The question is, meantime, mainly hypothetical. These people are still in the employment of the Royal Air Force, and the Royal Air Force is responsible for their payment and for their conditions. Various schemes have been examined in an attempt to find some other place for their resettlement. Almost always the proposals have come back to the same point. It is easy to consider all the desirable places where these people might be settled, but all, because of their language and their associations, are found to be unsuitable. In the Colonies where these qualifications would not embarrass them, we come up against the second problem, that local legislatures contend that the introduction of such a number as 30,000 would prejudice the rights of the natives, and when we come to lands which are undeveloped we come up against the very substantial financial factor to which my hon. Friend has already drawn attention.

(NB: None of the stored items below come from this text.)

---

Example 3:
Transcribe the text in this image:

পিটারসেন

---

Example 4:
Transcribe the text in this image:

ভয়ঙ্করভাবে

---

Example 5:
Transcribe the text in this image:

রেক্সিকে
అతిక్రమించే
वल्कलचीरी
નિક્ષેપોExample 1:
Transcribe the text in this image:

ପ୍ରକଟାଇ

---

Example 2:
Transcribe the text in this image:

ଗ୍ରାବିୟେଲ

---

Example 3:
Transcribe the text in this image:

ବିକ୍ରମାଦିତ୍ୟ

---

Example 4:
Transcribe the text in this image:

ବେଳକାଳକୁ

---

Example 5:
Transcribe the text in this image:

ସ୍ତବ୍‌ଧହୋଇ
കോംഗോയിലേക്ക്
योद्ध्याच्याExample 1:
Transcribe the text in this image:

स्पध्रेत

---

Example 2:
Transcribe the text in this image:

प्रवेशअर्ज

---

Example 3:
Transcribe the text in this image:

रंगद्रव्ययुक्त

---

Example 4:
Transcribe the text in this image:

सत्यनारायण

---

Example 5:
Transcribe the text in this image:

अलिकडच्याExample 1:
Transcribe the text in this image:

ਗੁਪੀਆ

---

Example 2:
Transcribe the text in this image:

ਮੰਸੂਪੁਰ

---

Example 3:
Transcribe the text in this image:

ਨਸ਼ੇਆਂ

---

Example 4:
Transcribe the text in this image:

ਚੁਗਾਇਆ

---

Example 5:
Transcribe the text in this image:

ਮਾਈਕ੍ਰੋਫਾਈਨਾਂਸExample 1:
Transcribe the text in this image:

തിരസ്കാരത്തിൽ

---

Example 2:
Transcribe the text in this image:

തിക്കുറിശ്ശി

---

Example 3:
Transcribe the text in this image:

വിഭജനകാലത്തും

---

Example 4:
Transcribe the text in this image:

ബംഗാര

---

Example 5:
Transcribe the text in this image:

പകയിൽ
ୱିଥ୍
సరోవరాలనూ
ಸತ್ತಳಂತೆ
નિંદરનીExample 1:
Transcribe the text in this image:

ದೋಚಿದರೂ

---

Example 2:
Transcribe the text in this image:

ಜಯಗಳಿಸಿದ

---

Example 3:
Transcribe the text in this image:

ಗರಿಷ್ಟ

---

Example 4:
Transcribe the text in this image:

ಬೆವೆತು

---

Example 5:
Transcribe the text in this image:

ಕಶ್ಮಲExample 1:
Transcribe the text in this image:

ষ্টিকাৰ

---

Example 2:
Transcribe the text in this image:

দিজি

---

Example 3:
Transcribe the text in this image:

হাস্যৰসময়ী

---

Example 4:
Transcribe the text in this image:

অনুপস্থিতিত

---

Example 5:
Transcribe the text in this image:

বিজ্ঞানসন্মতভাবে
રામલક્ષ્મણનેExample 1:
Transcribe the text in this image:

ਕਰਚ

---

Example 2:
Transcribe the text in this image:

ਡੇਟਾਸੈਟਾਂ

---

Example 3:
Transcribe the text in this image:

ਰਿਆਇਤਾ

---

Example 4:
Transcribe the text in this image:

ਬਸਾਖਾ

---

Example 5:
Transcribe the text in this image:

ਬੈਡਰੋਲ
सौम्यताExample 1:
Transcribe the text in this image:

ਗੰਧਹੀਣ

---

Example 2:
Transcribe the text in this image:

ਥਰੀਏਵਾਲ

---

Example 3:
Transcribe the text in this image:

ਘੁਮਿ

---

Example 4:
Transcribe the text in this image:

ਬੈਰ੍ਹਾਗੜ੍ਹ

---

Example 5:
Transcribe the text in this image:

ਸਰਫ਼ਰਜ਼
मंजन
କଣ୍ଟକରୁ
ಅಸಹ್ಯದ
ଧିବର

In 1936 a scheme was worked out for resettling these men in North Borneo. A careful estimate was made of the cost, and it ran to some £400,000. I therefore imagine that today a similar calculation would prove to be about £1,500,000. I had some experience of this kind of calculation and of this type of problem when I was associated with the International Organisation for Refugees. One other suggestion has been made by my hon. Friend, that they should be absorbed into the groundnuts scheme in Tanganyika. This does not rate at all, because the Tanganyika authorities laid it down as a condition that the workers should depart on the completion of that scheme. Therefore, there can be no question of settling these Assyrians under this scheme.

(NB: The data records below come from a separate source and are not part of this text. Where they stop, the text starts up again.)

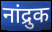
नांद्रुक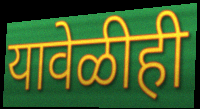
यावेळीहीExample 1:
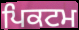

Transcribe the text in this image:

ਪਿਕਟਮ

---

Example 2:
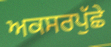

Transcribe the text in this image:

ਅਕਸਰਪੁੱਛੇ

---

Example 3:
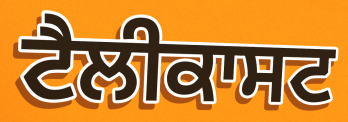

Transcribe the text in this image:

ਟੈਲੀਕਾਸਟ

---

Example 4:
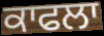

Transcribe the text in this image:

ਕਾਫਲਾ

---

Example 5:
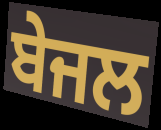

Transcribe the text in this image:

ਬੇਜਲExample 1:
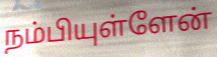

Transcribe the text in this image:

நம்பியுள்ளேன்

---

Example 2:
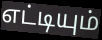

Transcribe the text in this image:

எட்டியும்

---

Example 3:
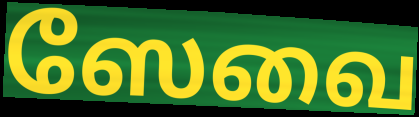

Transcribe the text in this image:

ஸேவை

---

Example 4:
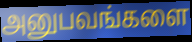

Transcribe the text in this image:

அனுபவங்களை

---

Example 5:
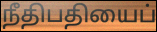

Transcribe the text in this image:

நீதிபதியைப்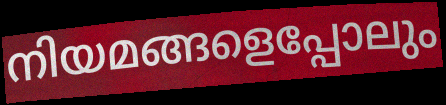
നിയമങ്ങളെപ്പോലുംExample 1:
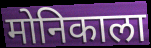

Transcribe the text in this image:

मोनिकाला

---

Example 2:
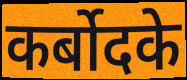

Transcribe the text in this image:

कर्बोदके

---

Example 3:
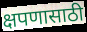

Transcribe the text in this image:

क्षपणासाठी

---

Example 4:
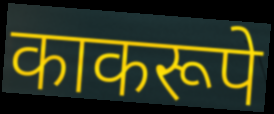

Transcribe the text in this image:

काकरूपे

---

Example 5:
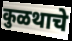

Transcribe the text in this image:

कुळथाचे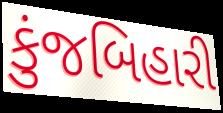
કુંજબિહારીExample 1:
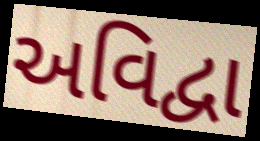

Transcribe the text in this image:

અવિદ્વા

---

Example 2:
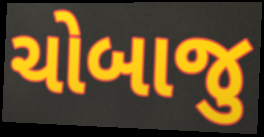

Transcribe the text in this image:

ચોબાજુ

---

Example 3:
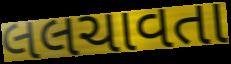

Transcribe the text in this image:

લલચાવતા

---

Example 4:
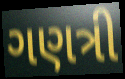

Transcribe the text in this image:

ગણત્રી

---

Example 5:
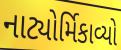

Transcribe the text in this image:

નાટ્યોર્મિકાવ્યો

I regret to have to be, if not pessimistic, so cautious, but I do not want to mislead this unfortunate minority or any of their friends in the House. It is, perhaps, rather easy advice to say they should attempt to become good Iraqis. It is quite relevant to point out that they have attempted to do that for rather more than 30 years, not always with complete success. Nevertheless, when we have upon our hands so many desperate problems of resettlement of victims whose state is even more precarious and desperate, it is obvious to everyone in the House it would be rash, and even dishonest, to say that I see any obvious opportunity of resettlement. Naturally, His Majesty's Government will be anxious to take time to consider any practical scheme directed towards that end. What I should say with firmness is this. Both my hon. Friends asked that the Government should exert themselves to protect these people. I ought to say that one of the few good byproducts in the Palestinian situation is that the traditionally tolerant attitude the Arabs have manifested towards these Christian minorities has been intensified and not, as my hon. Friend suggests, diminished during this unfortunate period. However, if there were any indications that these Christian minorities, or any other minority, in the Middle East countries were threatened or any protection was not being afforded to them, my hon. Friends can be assured that His Majesty's Government will use any instrument lying legitimately to their hand to impress upon the Governments of the Middle East their obligations as members of the United Nations and our expectations of them in this matter. But I would be most careful to conclude by saying that these people economically are still a charge on the R.A.F. Regiment. All our information goes to show that the traditional tolerance of the Iraqi Government towards these people is being maintained and I see them meantime in no danger.

Mr. Driberg (Maldon)

If Mar Shimun, or any other responsible spokesman of the Assyrians, comes over for the Lambeth Conference in a few weeks, will my right hon. Friend see him and talk over the problem with him?

Mr. McNeil

I see no reason why I should not.

The Question having been proposed after Ten o'Clock on Thursday evening and the Debate having continued for half an hour, Mr. DEPUTY-SPEAKER adjourned the House without Question put, pursuant to the Standing Order.

Adjourned at Four Minutes past Twelve o'Clock a.m.